• DOCUMENT SEGMENT
++++++++++++++++++++
Germany did not have a vast colonial empire like France or the UK. However, after the devastation of the Second World War and having lost much of its male population, it was in desperate need for labour. The first foreigners who made it to Germany, however, were not expected to become part of the German society. They were Gastarbeiter, guest workers: they were expected to work for a couple of years, and then go back to their home countries. However, when millions between Italians, ex-Yugoslavs, Turks arrived between the 1950s and the 1980s, few of them made it back to where they came from. A generous welfare state provided to many a life in material terms much better than the one they could expect at home.

Germans have many virtues as a people but they are not exactly renown for their warmness or their hospitality. For millions of past and recent immigrants that has proved a huge burden: especially people coming from places where family and kinship ties are of paramount importance have found it extremely difficult to adapt to an emotionally restrained environment where everyone is supposed to live for himself. In the face of the refugee crisis of 2015, when hundred of thousands of migrants from Syria, Iraq, Afghanistan and many other parts of the world tried to make it and afterwards successfully made it into Germany, the country tried to promote itself as a safe asylum for the poor, victims of war and sufferers of the earth. This dramatic turn provided also a significant boost to German self-perception, in a country that was still plagued by the guilt for the horrors it had inflicted on many people in the Second World War and it is still uncomfortable to think about history.

When it became clear that millions of foreigners who had been living and working in Germany for years would not go anywhere, efforts were made to promote integration, that is assimilation into German society and way of life. Foreigners were offered language courses and assistance in the search of work. How much a couple of language courses could transform a person into a German remains debatable. The recent challenge posed by a further increase in the number of migrants put the system under an even greater strain. It has become impossible now to expect migrants to “become German”. For this reason the argument “We don’t need Turkish schools, we are in Germany and children need to learn the German language and familiarize themselves with German culture” sounds hollow; in today’s Germany, German culture is confined to some not entirely healthy culinary preferences and little more.
++++++++++++++++++++
• RECORD EXCERPTS
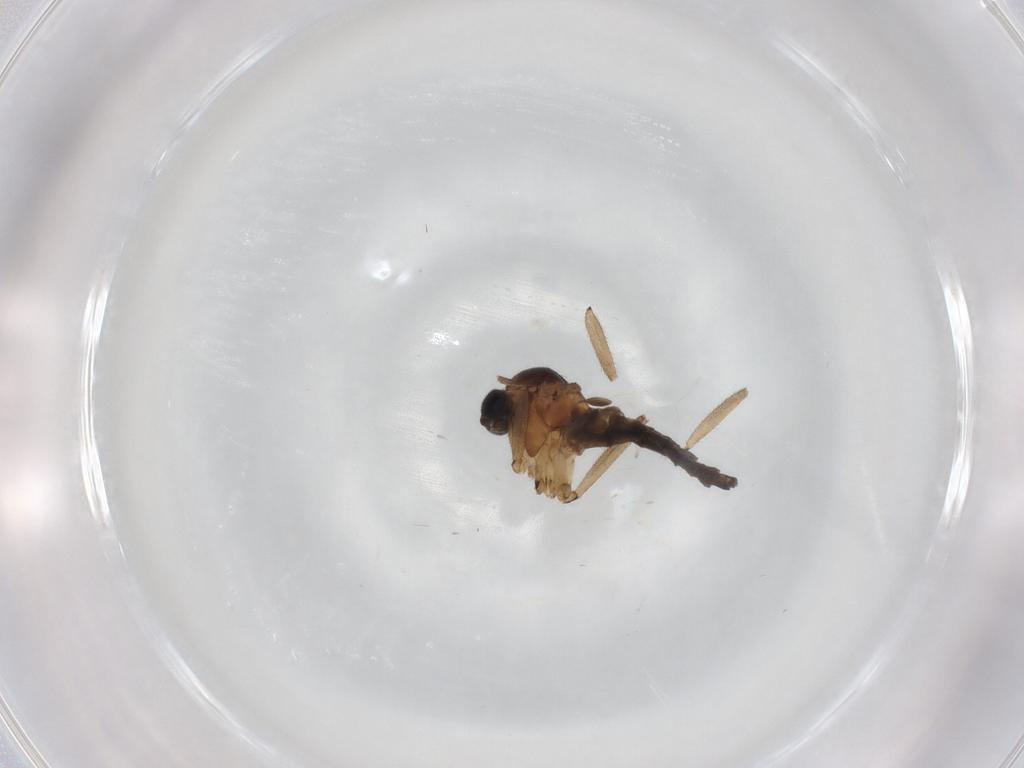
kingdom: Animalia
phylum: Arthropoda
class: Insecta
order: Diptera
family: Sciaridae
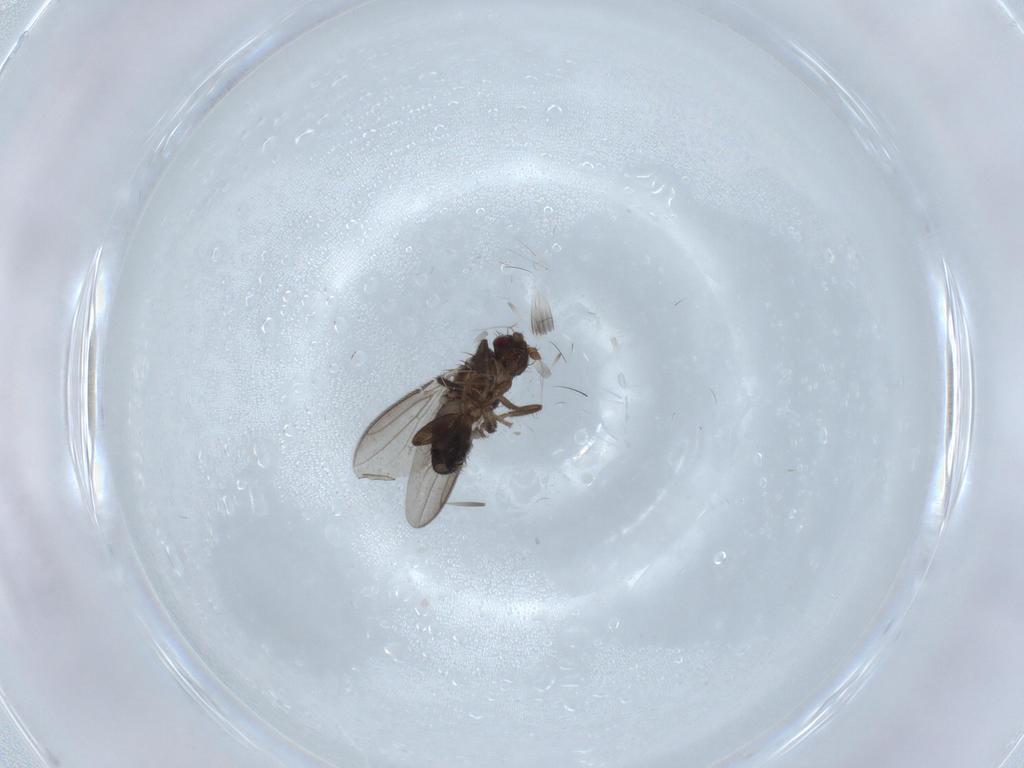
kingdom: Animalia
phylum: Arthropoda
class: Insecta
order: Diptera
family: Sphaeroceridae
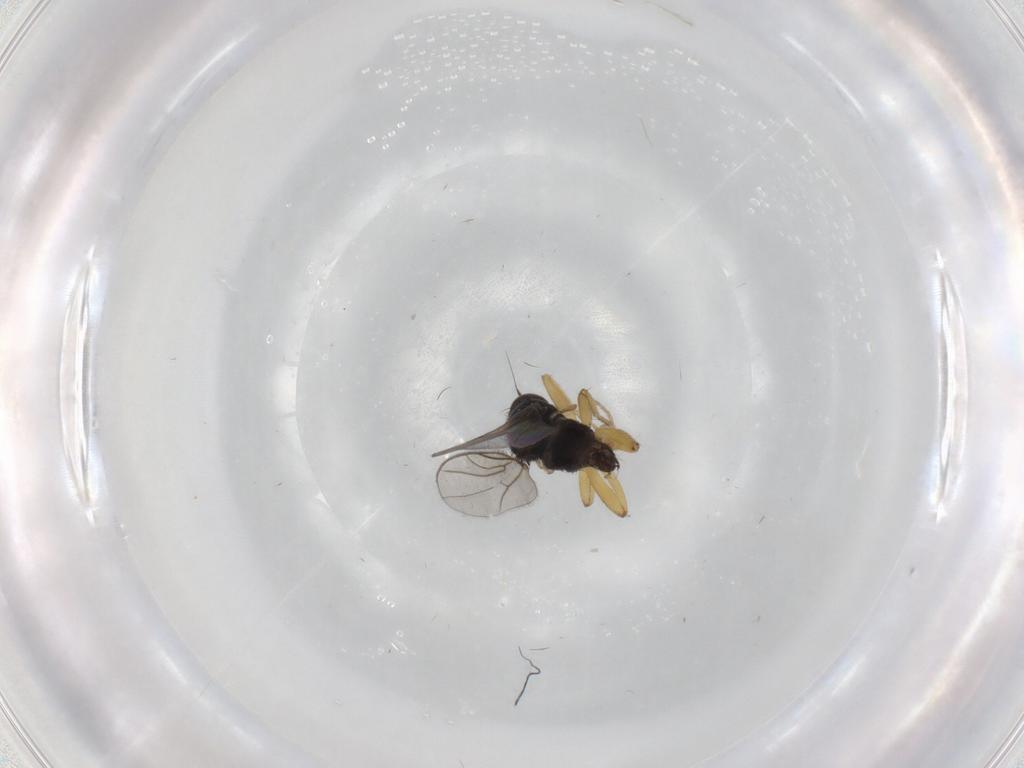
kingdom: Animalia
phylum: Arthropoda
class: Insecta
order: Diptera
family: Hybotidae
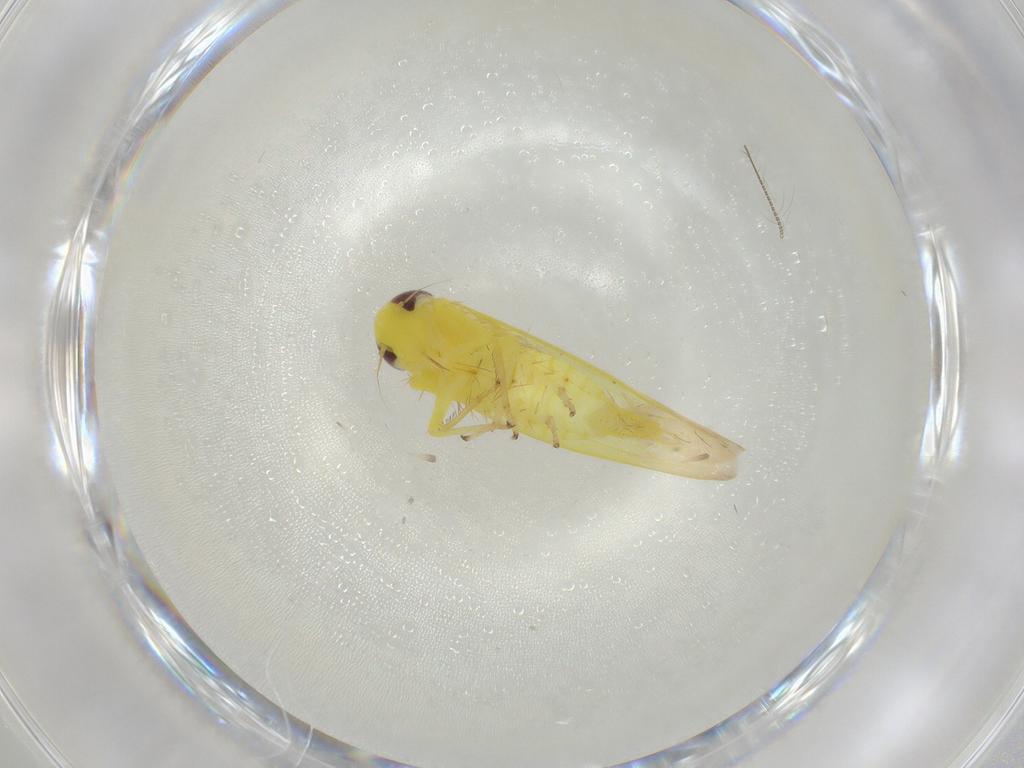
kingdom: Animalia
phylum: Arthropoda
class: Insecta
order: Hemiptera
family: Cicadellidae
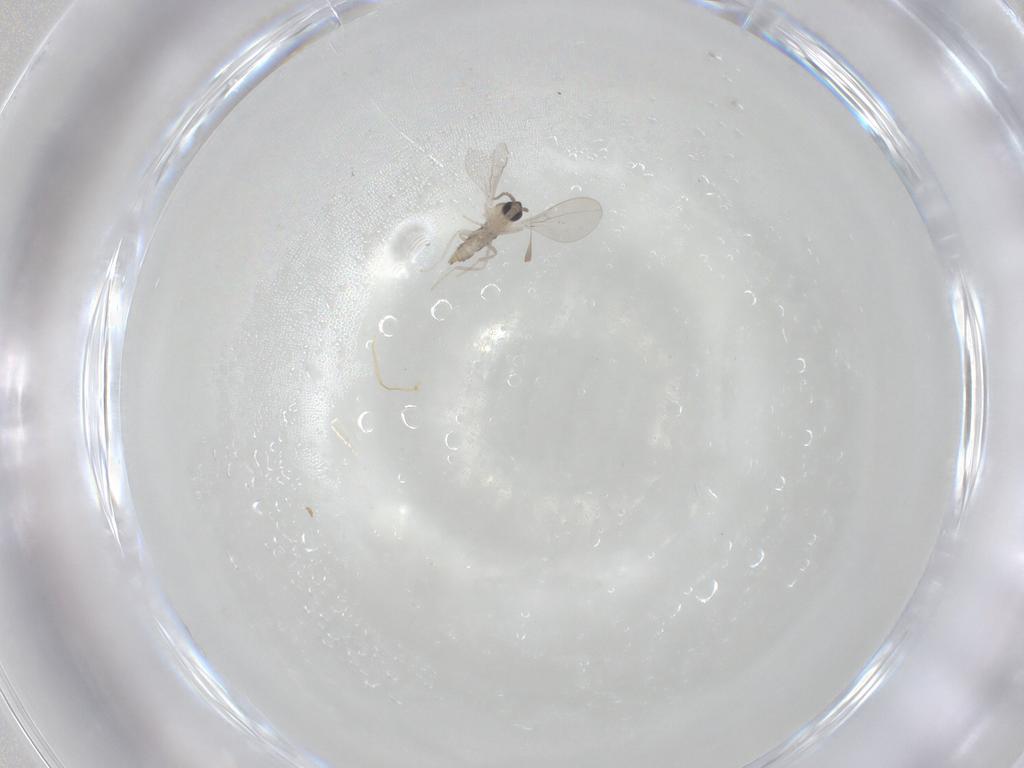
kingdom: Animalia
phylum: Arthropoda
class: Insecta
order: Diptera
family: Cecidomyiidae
++++++++++++++++++++
• WORK TO COMPLETE
1 > In the passage on immigration to Germany, what were the first foreign workers who came to the country called?
2 > Pick up the passage on immigration to Germany after its last sentence and continue it.
The records play no part here.

• TASK RESPONSES
1 > They were called Gastarbeiter, or guest workers.

2 >
Over the last couple of years Erdogan, who at the time of the Arab Spring in 2011 was seen by some as a model of liberal Middle-Eastern leader, has come to be seen in Germany as the personification of evil, a ruthless tyrant that stands against these postmodern progressive values that today’s Germany so proudly wants to embody. It is hence even more surprising and telling that at the time of the last presidential election in Turkey Erdogan got a larger percentage of votes from the Turkish diaspora in Germany than from Turkish citizens in Turkey itself. Erdogan had been portrayed in German media as a despicable despot but he still won the consensus of two thirds of German Turks. Then there was, just before the football world cup two years ago, the outcry about the two football players Özil and Gündogan, who, being part of the German national team, posed with Erdogan for a photo and called him “our President”. Many called for their expulsion from the national team.

This is the reality of German multicultural dream. It is a place where the talk about opening three schools in the whole of country provokes shock waves of anger and recalls deep seated fears about the not to be trusted foreign people with mean intentions. Germany’s today prides itself of being at the forefront of social progress, for its openness towards issues such as gender equality and gay marriage for example. The constantly and demonstratively exhibited virtues of openness and tolerance for the other however reveal their very superficial quality when they are confronted with elements that are really foreign to German culture, like for example a figure of the mould Erdogan, and not just politely and innocuously “diverse”.